Let’s find out.

1. First of all, where were you born?
a) America
b) Foreignland
c) Canada

2. What do you eat for breakfast?
a) Cereal and fruit
b) Gin
c) An Egg McMuffin and a cup of coffee

3. What do you think about the price of gas?
a) I don’t — I commute on my unicycle.
b) I have a small car, so it is cheap to fill up with gas.
c) It has become too high and my gas-guzzling SUV now costs too much to fill up.

4. What do you think of Bush and the war in Iraq
a) I support the American soldiers and the Iraqi people, but not Bush or the war.
b) I think the Iraqi have the right to self-determination, and that America has the right to their oil.
c) It is hard to say, because I am presently in Iraq, fighting both Iraqis and Americans.

5. What are your favorite colors?
a) Green–the color of money
b) I am blind and thus can not distinguish between colors, let alone see them.
c) Red, white, and blue!

6. What do you spread on bread to make sandwiches?
a) Marmite
b) Butter
c) Peanut butter

7. What is your favorite sport?
a) Dodging bullets
b)  Baseball
c) European football

8. Do you agree with the phrase that “bigger is always better”?

a) Yes, definitely
b) It’s not the size of the boat that matters, but the motion in the ocean.
c) Not always.

 “Quiz — How American are you?” Cool English Magazine. Vol 21. 2006.

Let’s see how you did. The answers I bolded are those worth the most points; the more points you have, the more American you are. Obviously, this magazine is written by a British company. It’s entertaining, but it seems counterproductive to use your ESL publication as a platform for your xenophobic views. Maybe that’s just me. To be fair, they are self-deprecating as well, albeit less egregiously (for instance, the accompanying CD allows you to listen to one of the articles read by either an “East-coast American man,” a “Posh Englishman,” or a “Pompous Englishman.” 

Here’s a less obnoxious and more amusing excerpt from the same magazine. This is why I do NOT think that slang should be taught in schools unless taught expressly through native speakers (teaching their own dialect) and contemporary, mainstream TV. 

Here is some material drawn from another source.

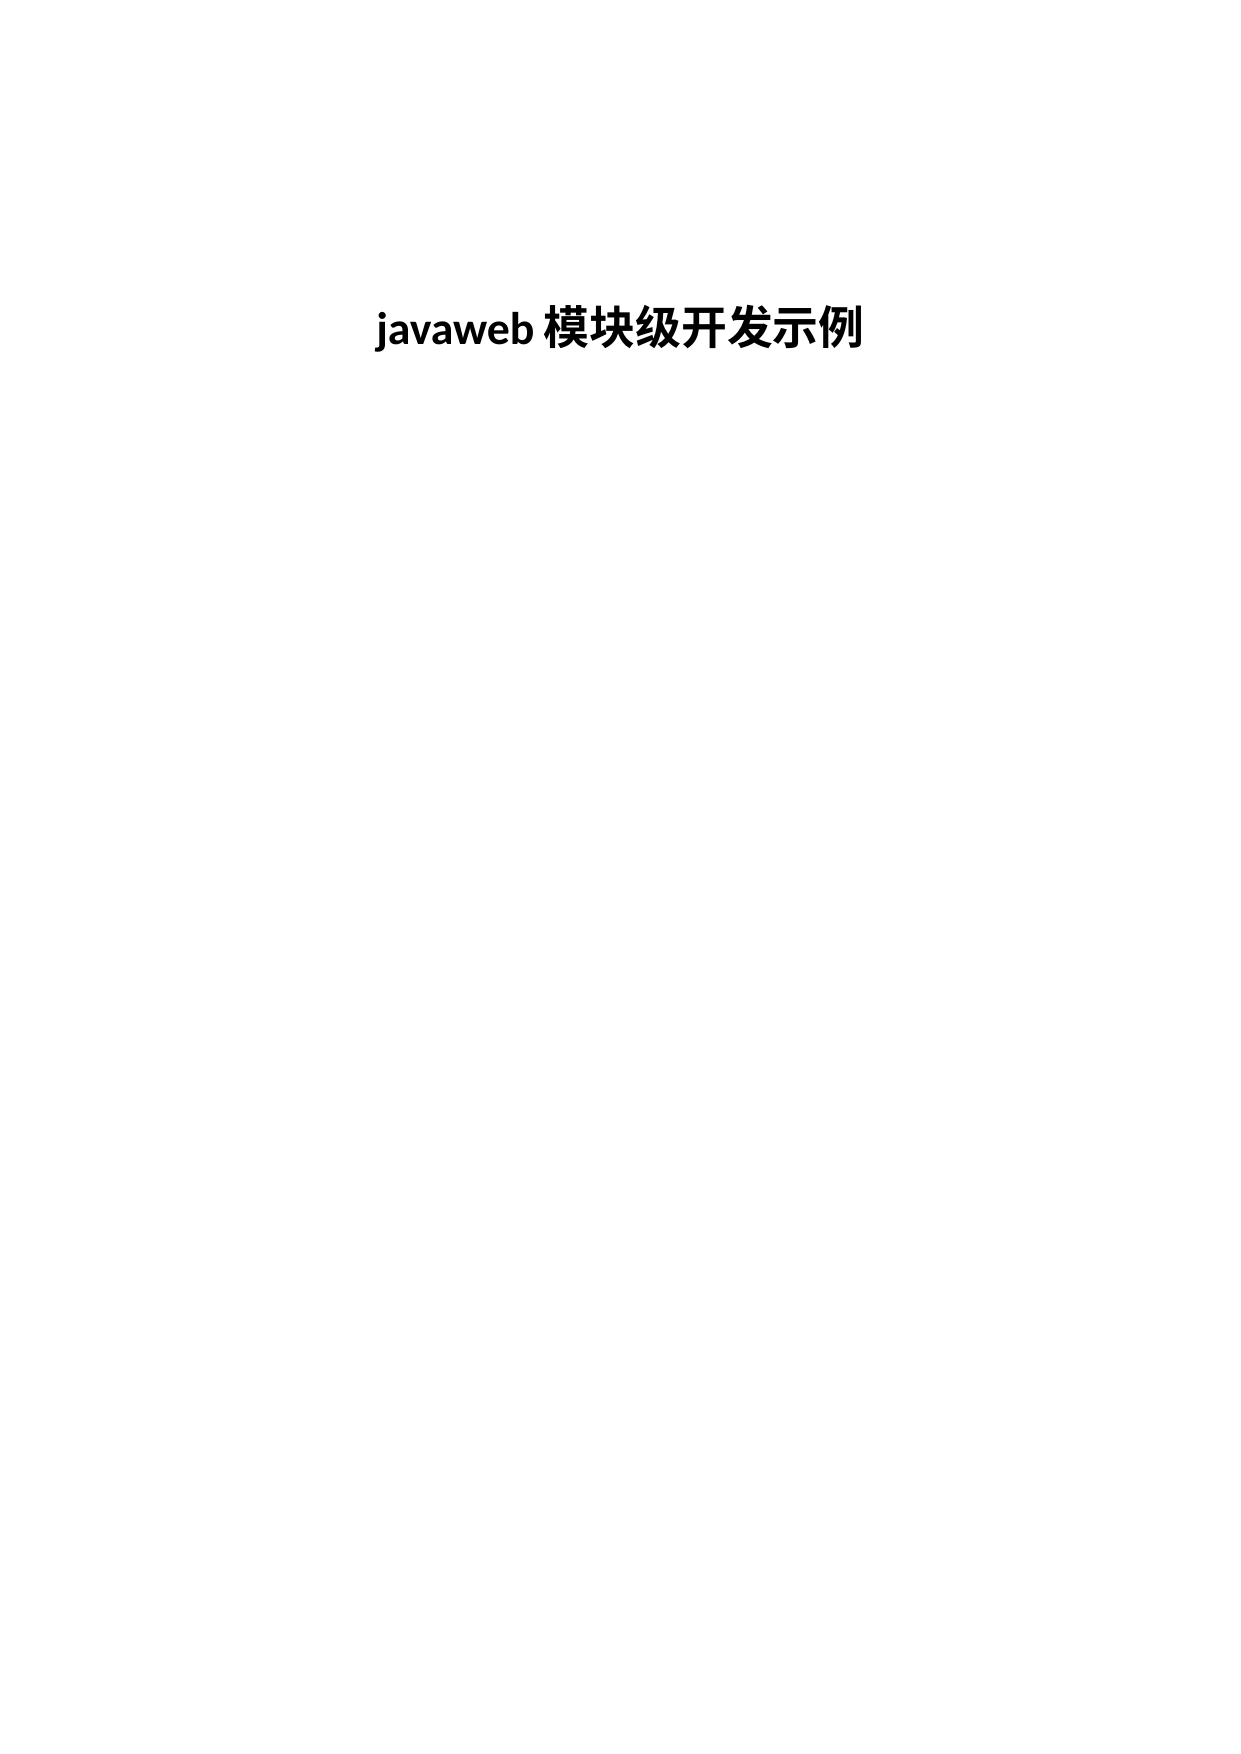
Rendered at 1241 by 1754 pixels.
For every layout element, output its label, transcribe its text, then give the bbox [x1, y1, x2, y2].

text javaweb模块级开发示例 [75, 276, 1165, 373]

One more sidenote: This article is arranged in four columns, titled “Situation,” “Formal,” “Relaxed,” and “Informal.” If you don’t understand the last three titles, you can navigate the table based on the size of the women’s underwear pictured above each column. Clever. Amusing. But slightly outrageous.


Situation: You would like to have dinner with a friend.
Informal (with picture of string bikini): Yo, let’s go get some grub!

Situation: You ask a friend if they would like a beer. 
Informal: Hey man, you wanna brewski?

Situation: A friend has invited you to a party but you are busy during the time of the party.
Informal: Oh, I can’t come–I got crap to do.

Situation: A problem occurs so you ask a co-worker to help you. 
Informal: Hey, something screwed up could you lend me a hand?

Situation: You tell an acquaintance to be serious and stop joking around.
Informal: Come on man, don’t be such a goober, this shit is for serious.

Situation: The waiter has come to your table to take your order, but you have not yet chosen what you would like to eat.
Informal: Gimme a sec, I still gotta settle on somethin’.

Situation: You are very attracted to a girl (or boy), and wish to ask them out on a date. 
Informal: Girl, you fine! Gimme your digits, and lets hook up.

In bold is the only sentence that I personally would ever say from this list–but I would say it without using a run-on.